Haskell type checking and determinism

Question

According to the Haskell 2010 language report, its type checker is based on Hindley-Milner. So consider a function f of this type,

f :: forall a. [a] -> Int

It could be the length function for instance. According to Hindley-Milner, f [] type checks to Int. We can prove this by instantiating the type of f to [Int] -> Int, and the type of [] to [Int], then conclude that the application ([Int] -> Int) [Int] is of type Int.

In this proof, I chose to instantiate types forall a. [a] -> Int and forall a. [a] by substituting Int to a. I can substitute Bool instead, the proof works too. Isn't it strange in Hindley-Milner that we can apply a polymorphic type to another, without specifying which instances we use ?

More specifically, what in Haskell prevents me from using the type a in the implementation of f ? I could imagine that f is a function that equals 18 on any [Bool], and equals the usual length function on all other types of lists. In this case, would f [] be 18 or 0 ? The Haskell report says "the kernel is not formally specified", so it's hard to tell.

Answer 1

During type inference, such type variables can indeed instantiated to any type. This may be seen as a highly non deterministic step.
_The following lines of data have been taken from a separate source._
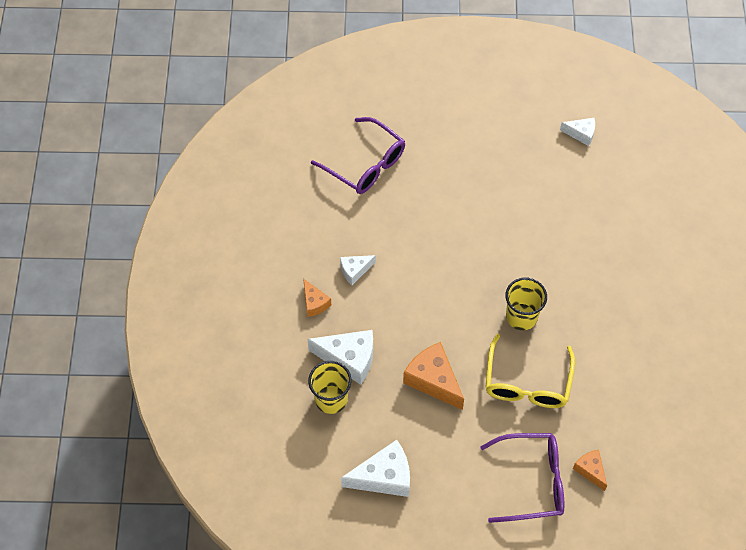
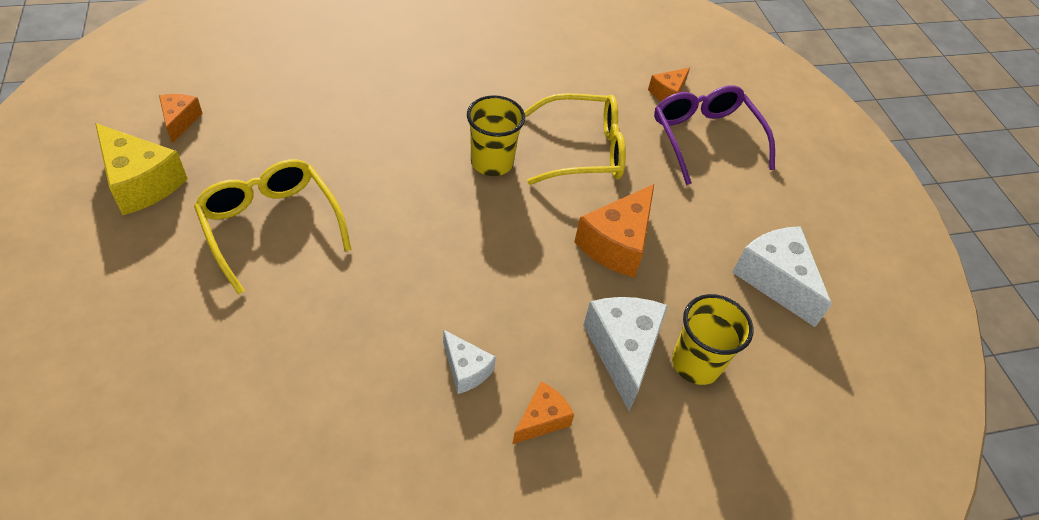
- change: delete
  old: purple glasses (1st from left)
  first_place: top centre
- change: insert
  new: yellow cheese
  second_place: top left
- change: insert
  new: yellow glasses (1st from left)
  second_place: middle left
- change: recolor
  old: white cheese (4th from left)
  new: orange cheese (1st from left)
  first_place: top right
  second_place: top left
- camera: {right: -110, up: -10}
GHC, for what it is worth, uses the internal Any type in such cases. For instance, compiling

{-# NOINLINE myLength #-}
myLength :: [a] -> Int
myLength = length

test :: Int
test = myLength []

results in the following Core:

-- RHS size: {terms: 3, types: 4, coercions: 0}
myLength [InlPrag=NOINLINE] :: forall a_aw2. [a_aw2] -> Int
[GblId, Str=DmdType]
myLength =
  \ (@ a_aP5) -> length @ [] Data.Foldable.$fFoldable[] @ a_aP5

-- RHS size: {terms: 2, types: 6, coercions: 0}
test :: Int
[GblId, Str=DmdType]
test = myLength @ GHC.Prim.Any (GHC.Types.[] @ GHC.Prim.Any)

where GHC.Prim.Any occurs in the last line.

Now, is that really not deterministic? Well, it does involve a kind of non deterministic step "in the middle" of the algorithm, but the final resulting (most general) type is Int, and deterministically so. It does not matter what type we choose for a, we always get type Int at the end.

Of course, getting the same type is not enough: we also want to get the same Int value. I conjecture that it can be proven that, given

f :: forall a. T a
g :: forall a. T a -> U

then

g @ V (f @ V) :: U

is the same value whatever type V is. This should be a consequence of parametricity applied to those polymorphic types.

Answer 2

To follow-up on Chi's answer, here is the proof that f [] cannot depend on the type instances of f and []. According to Theorems for free (the last article here), for any types a,a' and any function g :: a -> a', then

f_a = f_a' . map g

where f_a is the instantiation of f on type a, for example in Haskell

f_Bool :: [Bool] -> Int
f_Bool = f

Then if you evaluate the previous equality on []_a, it yields f_a []_a = f_a' []_a'. In the case of the original question, f_Int []_Int = f_Bool []_Bool.

Some references for parametricity in Haskell would be useful too, because Haskell looks stronger than the polymorphic lambda calculus described in Walder's paper. In particular, this wiki page says parametricity can be broken in Haskell by using the seq function.

The wiki page also says that my type-depending function exists (in other languages than Haskell), it is called ad-hoc polymorphism.